**Problem to work on**
Please restate every line below exactly, without any pictures.

**Records to use**
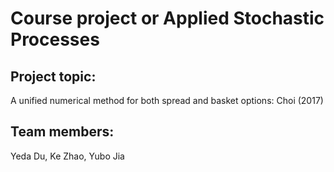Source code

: # Course project or Applied Stochastic Processes

## Project topic: 
A unified numerical method for both spread and basket options: Choi (2017)

## Team members:
Yeda Du, Ke Zhao, Yubo Jia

**Solution to this exercise**
Source code

: # Course project or Applied Stochastic Processes

## Project topic: 
A unified numerical method for both spread and basket options: Choi (2017)

## Team members:
Yeda Du, Ke Zhao, Yubo Jia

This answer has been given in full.